Hier will ich ein Paar Tipps geben wie man günstig Munition für den Schweizer Ordonanzrevolver selben laden kann. Ich habe ausschliesslich die in Abbildung 1 dargestellten Hülsen vom Kaliber 32-20 Win (auch 32 winchester center fire, kurz 32 WCF genannt) verwendet. Die sind relativ günstig und überall zu bekommen. Dafür braucht man einen passenden Hülsenhalter. Als Matrizen kam der dreiteilige Satz im Kaliber 32 S&W long zum Einsatz und eine Universalausstossermatrize. Die Matrizen für 32 S&W long sind nicht nur viel günstiger als die für 7,5 Swiss, man hat auch eine gute Chance mal eine auf dem Gebrauchtmarkt zu ergattern oder eine beim Vereinskollegen ausleihen zu können.
Es wurden drei verschiedene Pulversorten verglichen. Hodgdon HP38 als Nitropulver, Schweizer Nummer 1 als Schwarzpulver sowie Hodgdon 777 als Schwarzpulversubstitut. Für das Nitropulver verwendete ich CCI small pistol Zündhütchen, für das Schwarzpulver und Hodgdon 777 die CCI small pistol magnum Zündhütchen.
An Geschossen steht uns glücklicherweise die ganze Palette an Geschossen Kaliber 32 zur Verfügung. Aus praktischen Gründen beschränkte ich mich auf Gewichte zwischen 86 grs und 100 grs (1 grs = 0.0648 Gramm). Ich habe die in Abbildung 2 zu sehenden Geschosse verwendet. Die reinen Bleigeschosse wurden mit blue –lube gefettet. Die Geschosse mit der Teflonbeschichtung brauchen nicht gefettet zu werden
X: Haendler und Naterman 100 grs cal .314 Wadcutter Hohlboden (WC HB), Teflon beschichtet
X: ist nur für Nitroladungen geeignet.

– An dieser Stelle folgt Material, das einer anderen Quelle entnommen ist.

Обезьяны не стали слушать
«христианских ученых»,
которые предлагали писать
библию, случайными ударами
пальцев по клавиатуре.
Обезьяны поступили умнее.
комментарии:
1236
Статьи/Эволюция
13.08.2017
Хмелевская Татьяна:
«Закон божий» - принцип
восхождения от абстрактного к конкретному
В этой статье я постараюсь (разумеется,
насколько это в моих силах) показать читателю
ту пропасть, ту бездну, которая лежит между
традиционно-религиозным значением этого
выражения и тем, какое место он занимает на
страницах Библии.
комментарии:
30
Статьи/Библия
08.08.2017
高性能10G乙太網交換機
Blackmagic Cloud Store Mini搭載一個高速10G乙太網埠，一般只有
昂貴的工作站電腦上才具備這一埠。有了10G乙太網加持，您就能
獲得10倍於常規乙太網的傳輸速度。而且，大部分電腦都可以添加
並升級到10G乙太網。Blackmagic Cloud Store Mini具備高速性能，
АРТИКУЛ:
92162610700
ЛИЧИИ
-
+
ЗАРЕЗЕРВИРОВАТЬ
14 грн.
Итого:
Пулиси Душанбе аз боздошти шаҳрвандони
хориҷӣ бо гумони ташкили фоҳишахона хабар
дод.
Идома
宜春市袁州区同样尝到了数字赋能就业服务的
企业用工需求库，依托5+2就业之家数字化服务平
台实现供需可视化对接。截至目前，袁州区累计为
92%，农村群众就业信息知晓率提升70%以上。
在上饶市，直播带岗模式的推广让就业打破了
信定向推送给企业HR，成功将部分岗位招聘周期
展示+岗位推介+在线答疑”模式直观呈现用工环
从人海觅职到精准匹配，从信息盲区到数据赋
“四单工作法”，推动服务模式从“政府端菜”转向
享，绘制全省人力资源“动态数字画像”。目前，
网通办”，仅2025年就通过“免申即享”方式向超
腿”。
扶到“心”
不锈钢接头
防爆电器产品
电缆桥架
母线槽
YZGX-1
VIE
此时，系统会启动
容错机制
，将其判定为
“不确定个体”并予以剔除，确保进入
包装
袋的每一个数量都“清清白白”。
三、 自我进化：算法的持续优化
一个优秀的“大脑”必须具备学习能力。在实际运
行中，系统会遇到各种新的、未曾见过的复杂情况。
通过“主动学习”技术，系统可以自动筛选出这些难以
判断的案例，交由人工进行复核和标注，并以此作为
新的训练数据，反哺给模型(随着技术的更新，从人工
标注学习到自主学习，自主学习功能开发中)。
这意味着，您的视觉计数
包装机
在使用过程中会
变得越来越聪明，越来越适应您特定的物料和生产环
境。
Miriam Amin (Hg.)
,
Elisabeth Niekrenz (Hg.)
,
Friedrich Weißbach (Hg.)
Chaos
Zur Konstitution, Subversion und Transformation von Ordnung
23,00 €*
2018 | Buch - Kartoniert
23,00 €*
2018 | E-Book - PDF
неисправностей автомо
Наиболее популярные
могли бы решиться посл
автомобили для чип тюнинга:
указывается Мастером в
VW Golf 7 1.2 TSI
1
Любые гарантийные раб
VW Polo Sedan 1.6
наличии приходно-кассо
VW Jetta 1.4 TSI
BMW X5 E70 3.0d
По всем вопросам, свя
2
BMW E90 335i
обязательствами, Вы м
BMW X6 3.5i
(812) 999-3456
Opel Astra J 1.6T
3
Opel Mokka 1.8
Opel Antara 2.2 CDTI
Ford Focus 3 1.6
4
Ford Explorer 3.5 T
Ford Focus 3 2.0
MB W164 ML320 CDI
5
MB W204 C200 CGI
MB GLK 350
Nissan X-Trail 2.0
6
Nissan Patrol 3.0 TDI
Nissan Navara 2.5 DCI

Es darf wegen des Hohlbodens nicht für Schwarzpulver oder Hodgdon 777 verwendet werden.
A: Hornady 90 grs cal .314 Semiwadcutter (SWC) gefettet
B: S+E Geschoss 100 grs cal.314 WC, gefettet
C: Haendler und Naterman 86 grs cal .311 Kegelstumpf, gefettet
D: Haendler und Naterman 86 grs cal .311 Wadcutter , Teflon beschichtet
E: 86grs cal .314 Rundkopfgeschoss abgeflacht, gefettet
Die Hülse 32 WCF hat fast die gleichen Bodenmasse wie die 7,5 Schweizer Revolver ist aber länger und hat eine Schulter. Wenn man versucht die Hülse ohne Änderung in die Trommel zu bekommen geht es nicht. Aber wenn man die Schulter der Hülse nur 3 mm zurücksetzt, (mit der Matrize 1 cal. 32 S&W long) passt Sie. Ich setze die Schulter aber noch weiter zurück, bis ca. 12 mm über den Stossboden, da die Hülse dann noch weit genug in die Matrize 3 passt um ein Wadcuttergeschoss tief genug zu setzen. Also Matrize 1 nehmen, die Ausstosserspindel rausschrauben und Hülsenschulter bis auf ca. 12 mm über den Stossboden zurückdrücken und fertig. Die Matrize darf nicht, wie sonst üblich, bis zum Anschlag an den Hülsenhalter eingeschraubt werden, sonst werden die Hülsen zu schlank und bauchen beim schiessen auf. Verwendet man Wadcuttergeschosse ist dass alles an Hülsenbearbeitung.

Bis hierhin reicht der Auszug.